Selain sambutan, acara menyajikan rangkaian kegiatan budaya yang menonjolkan warisan Hindu Bali. Penampilan gamelan, tarian tradisional, dan pameran seni visual memberikan nuansa spiritual yang kental. Para peserta juga diajak untuk berpartisipasi dalam sesi refleksi pribadi, dimana mereka diminta menuliskan harapan dan komitmen sosial mereka selama satu tahun ke depan.
Sejumlah pengamat menilai kehadiran Menko PMK sebagai sinyal pemerintah untuk mengintegrasikan nilai‑nilai budaya dalam kebijakan publik. Dr. I Nyoman Sukadana, pakar kebudayaan Hindu Bali, berpendapat bahwa “peran aktif pejabat negara dalam upacara keagamaan meningkatkan legitimasi kebijakan yang berlandaskan nilai lokal, sekaligus memperkuat rasa kebangsaan di antara generasi muda.”

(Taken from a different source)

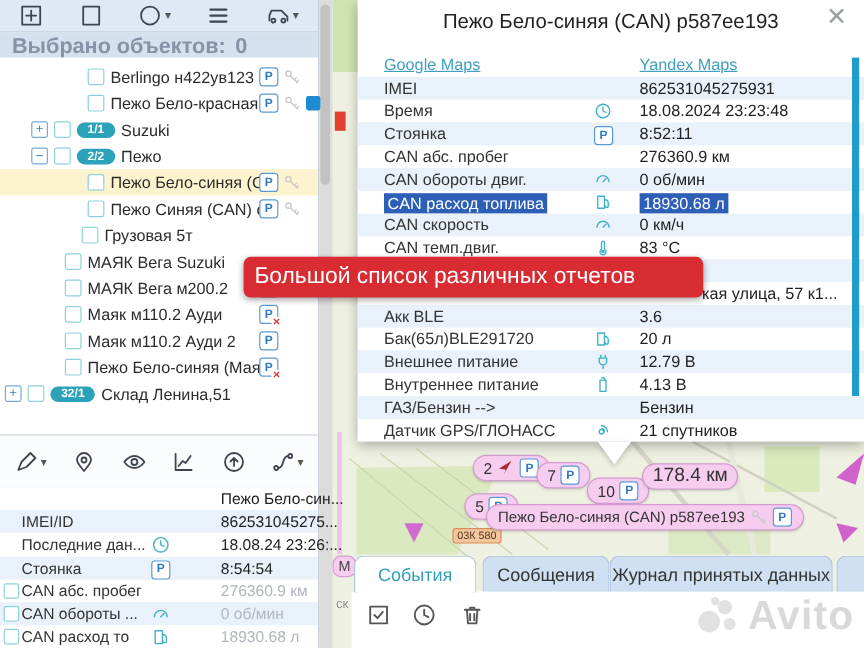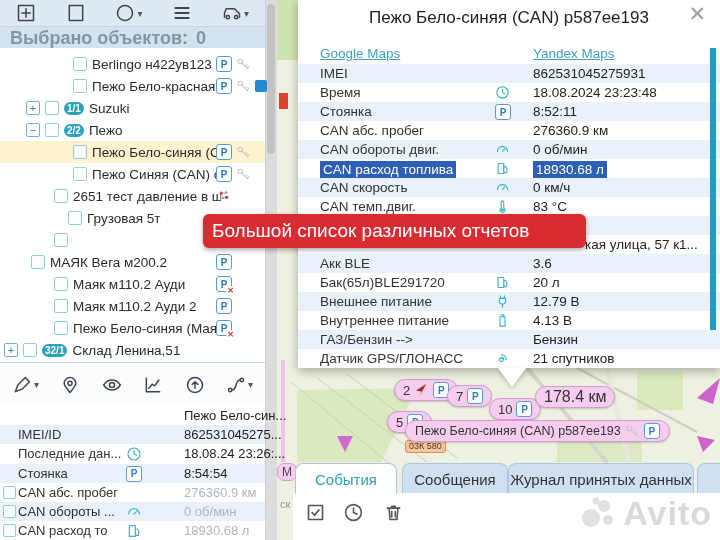"1/1" .pill { padding: 1px 3px -> 1px 9px }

Di sisi lain, kritik juga muncul mengenai sejauh mana nilai‑nilai spiritual dapat diimplementasikan dalam kebijakan ekonomi dan teknologi. Namun, Pratikno menegaskan bahwa integrasi nilai kebudayaan tidak harus menghambat inovasi, melainkan menjadi landasan etis dalam pengambilan keputusan.
Secara keseluruhan, Dharma Santi Nasional 2026 berhasil menjadi arena interaktif yang menghubungkan tradisi, politik, dan aspirasi masa depan. Melalui pesan-pesan yang disampaikan, diharapkan masyarakat Indonesia, khususnya generasi Z, dapat memanfaatkan momen Nyepi untuk menumbuhkan kesadaran diri, empati sosial, serta tanggung jawab lingkungan yang berkelanjutan.
Dengan semangat “Satu Bumi, Satu Keluarga”, perayaan ini menegaskan kembali tekad bangsa untuk melangkah maju secara harmonis, menjadikan nilai‑nilai kebudayaan sebagai pilar kuat dalam membangun Indonesia yang lebih adil, inklusif, dan berkelanjutan.